Your goal
The answer should hold only the lines from the beginning of the material through the one with "# see 0.6.8", reproduced exactly and without pictures.

─── Task inputs

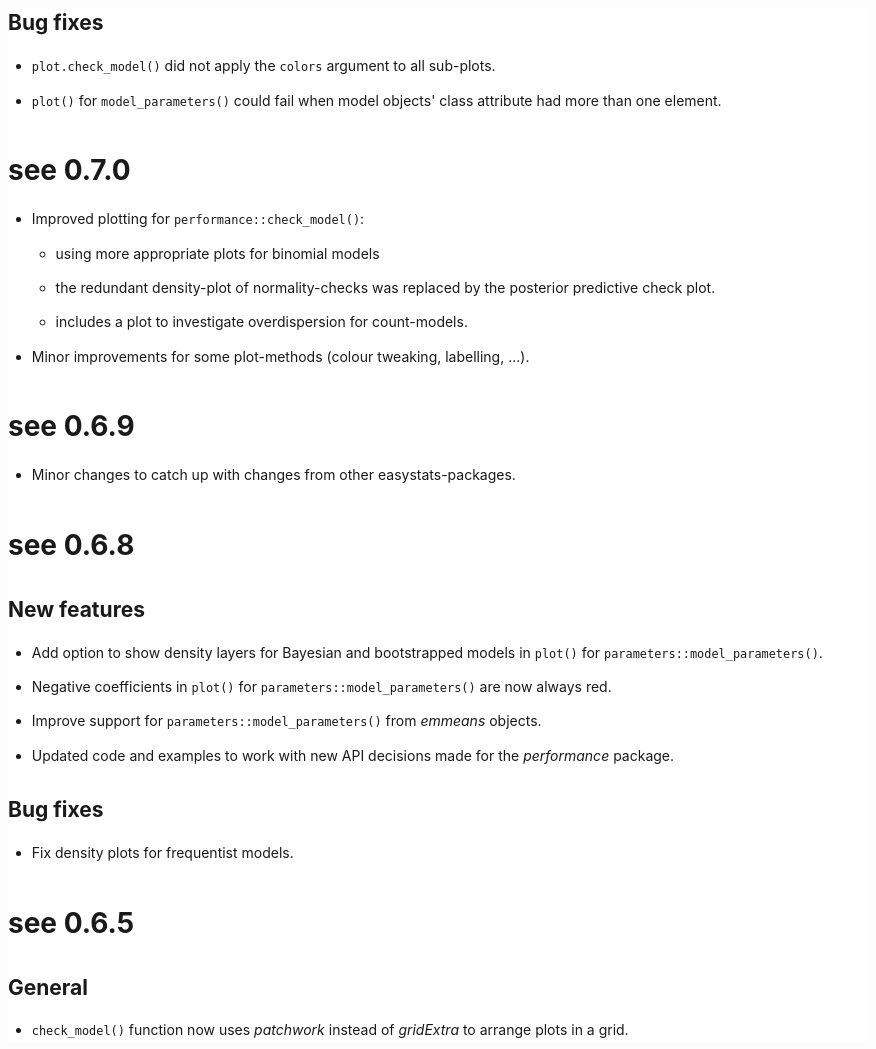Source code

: ## Bug fixes

* `plot.check_model()` did not apply the `colors` argument to all sub-plots.

* `plot()` for `model_parameters()` could fail when model objects' class
  attribute had more than one element.

# see 0.7.0

* Improved plotting for `performance::check_model()`:

  - using more appropriate plots for binomial models

  - the redundant density-plot of normality-checks was replaced by the posterior
    predictive check plot.

  - includes a plot to investigate overdispersion for count-models.

* Minor improvements for some plot-methods (colour tweaking, labelling, ...).

# see 0.6.9

* Minor changes to catch up with changes from other easystats-packages.

# see 0.6.8

## New features

* Add option to show density layers for Bayesian and bootstrapped models in
  `plot()` for `parameters::model_parameters()`.

* Negative coefficients in `plot()` for `parameters::model_parameters()` are now
  always red.

* Improve support for `parameters::model_parameters()` from *emmeans* objects.

* Updated code and examples to work with new API decisions made for the
  *performance* package.

## Bug fixes

* Fix density plots for frequentist models.

# see 0.6.5

## General

* `check_model()` function now uses *patchwork* instead of *gridExtra* to
  arrange plots in a grid.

──────

Reply to the exercise
Source code

: ## Bug fixes

* `plot.check_model()` did not apply the `colors` argument to all sub-plots.

* `plot()` for `model_parameters()` could fail when model objects' class
  attribute had more than one element.

# see 0.7.0

* Improved plotting for `performance::check_model()`:

  - using more appropriate plots for binomial models

  - the redundant density-plot of normality-checks was replaced by the posterior
    predictive check plot.

  - includes a plot to investigate overdispersion for count-models.

* Minor improvements for some plot-methods (colour tweaking, labelling, ...).

# see 0.6.9

* Minor changes to catch up with changes from other easystats-packages.

# see 0.6.8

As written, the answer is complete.